By the time the tour ends at Nieuw Ruin, a buzzy wine bar and restaurant in a 150-year-old cottage, I’ve worked up quite an appetite. Fortunately, the walls are lined with hundreds of boutique natural wine bottles on shelves of reclaimed jarrah, and the seafood-heavy menu is as far-reaching.
I start with lightly pickled garfish rollmops that are far more approachable than their Scandinavian cousins, before trying the Scott Reef monkfish “under a fur coat”. The dish is as memorable as the name, a miniature artwork containing bright layers of dill-infused carrot, salted monkfish, beetroot, and potato salad crowned with salted roe that makes every bite a satisfying combination of flavors.
SUBIACO: A SUBURB REBORN
For AFL fans of a certain vintage, the name Subiaco is synonymous with the West Coast Eagles. But with the stadium an increasingly distant memory, the hottest ticket in this teeming inner-city suburb now is a seat at the Regal Theatre, an art deco palace that regularly hosts comedy, musicals, and concerts.

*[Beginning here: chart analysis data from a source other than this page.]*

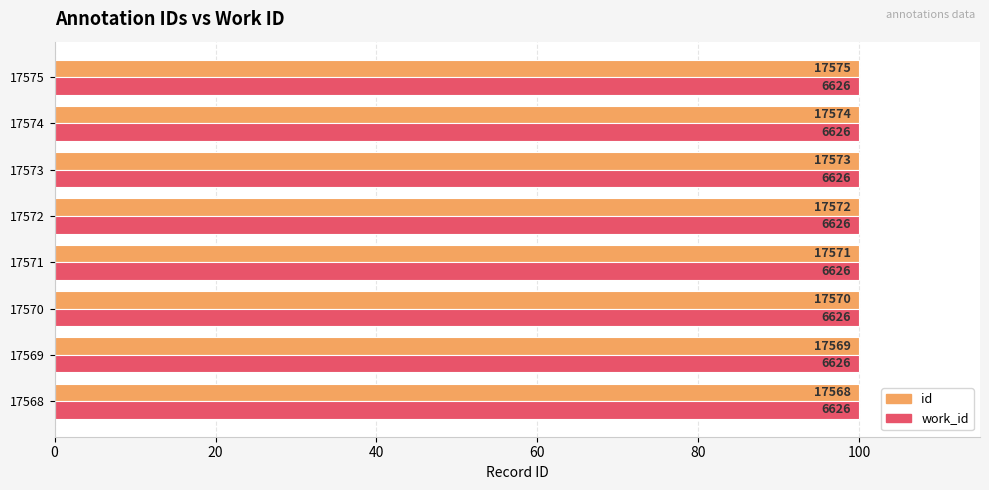

What are all the series names shown in the legend?

id, work_id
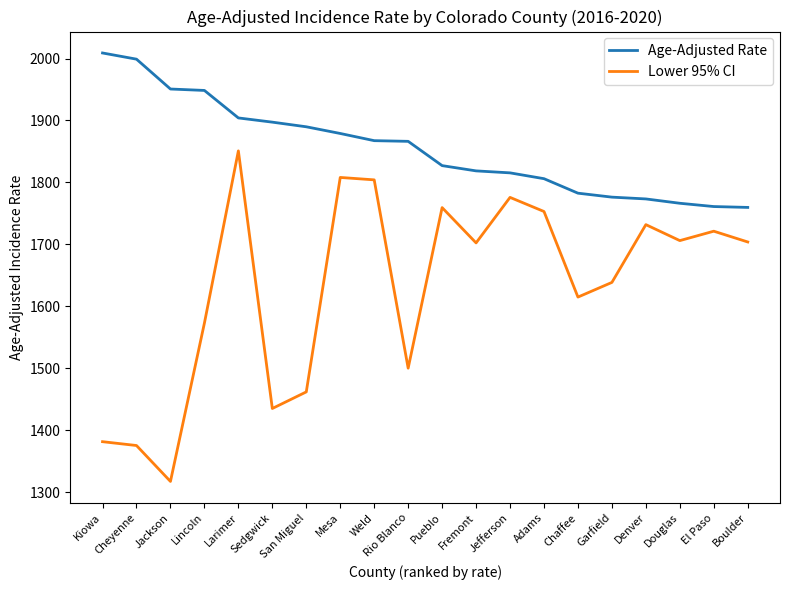

Which series has the largest range (max minus min)?

Lower 95% CI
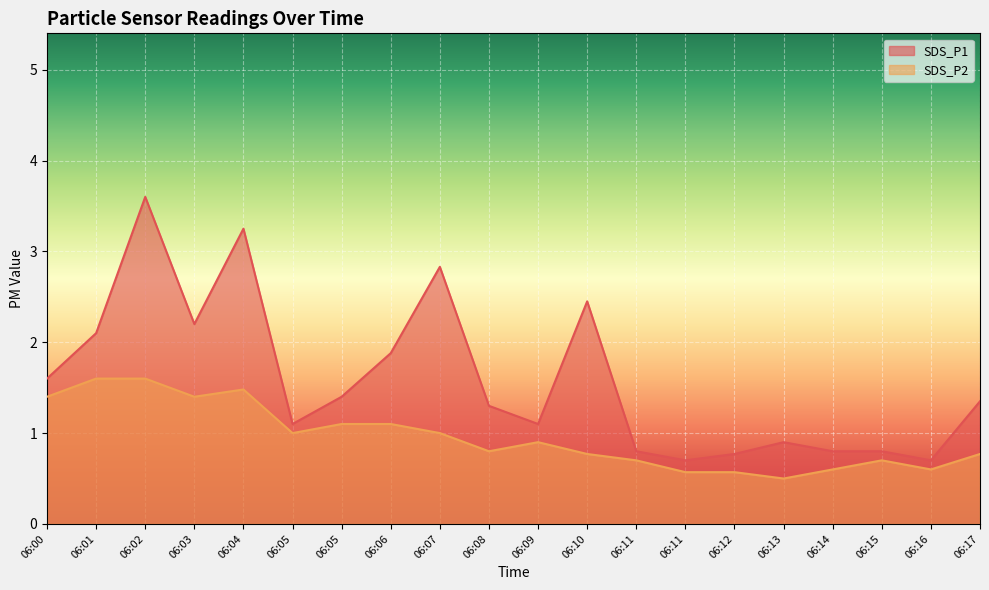

True or false: SDS_P2 and SDS_P1 cross at least once.

False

I’m too late for tonight’s sold-out show, but a few minutes away I find a spot every bit as enticing. Hidden from the street by lace curtains, eatery Lulu La Delizia draws inspiration from the retro stylings of the beloved nonna after whom it’s named, and the tables are adorned with candles in wax-covered wicker baskets.
A soundtrack of 1950s rock and roll confirms that this is a place where the good times are always rolling, and the waiter tells me with a grin that cutlery is optional as he drops off starters that set the scene for exquisite pasta dishes made in-house daily. Thick strips of squid ink bigoli come topped with succulent tiger prawns and an aromatic cherry tomato and basil sugo, while loops of saffron-scented gramigna with pork sausage, fennel seed, and sage are as hearty and juicy as the best northern Italian fare.
By the time my meal is over, there’s been a change of shifts on the streets of Subi, and the dinner set has given way to a more celebratory crowd. Splitting the difference between the two, I decide a nightcap is in order and head to the gold and marble-clad rooftop bar at the Vibe Hotel Subiaco.
With a drink in hand, I gaze over the glittering city spread out below me, from skyscrapers soaring above the city center to leafy suburbs stretching towards the Indian Ocean and offbeat Freo marching to its own tune in the distance. And I know that everywhere I look, there are plenty more stories just waiting to be discovered.
All of Subiaco’s greatest hits are within easy walking distance of Vibe Hotel Subiaco, the friendly suburb’s only full-service hotel. Opened in late 2020, the 12-story property boasts spacious rooms and a rooftop pool and bar that look out over the Indian Ocean. Rooms are from $188.
If you’re not driving, the easiest way to get between Perth’s spread-out suburbs is by train – stations are conveniently located within a few hundred meters of Boola Bardip, Freo’s cappuccino strip, and Vibe Hotel Subiaco.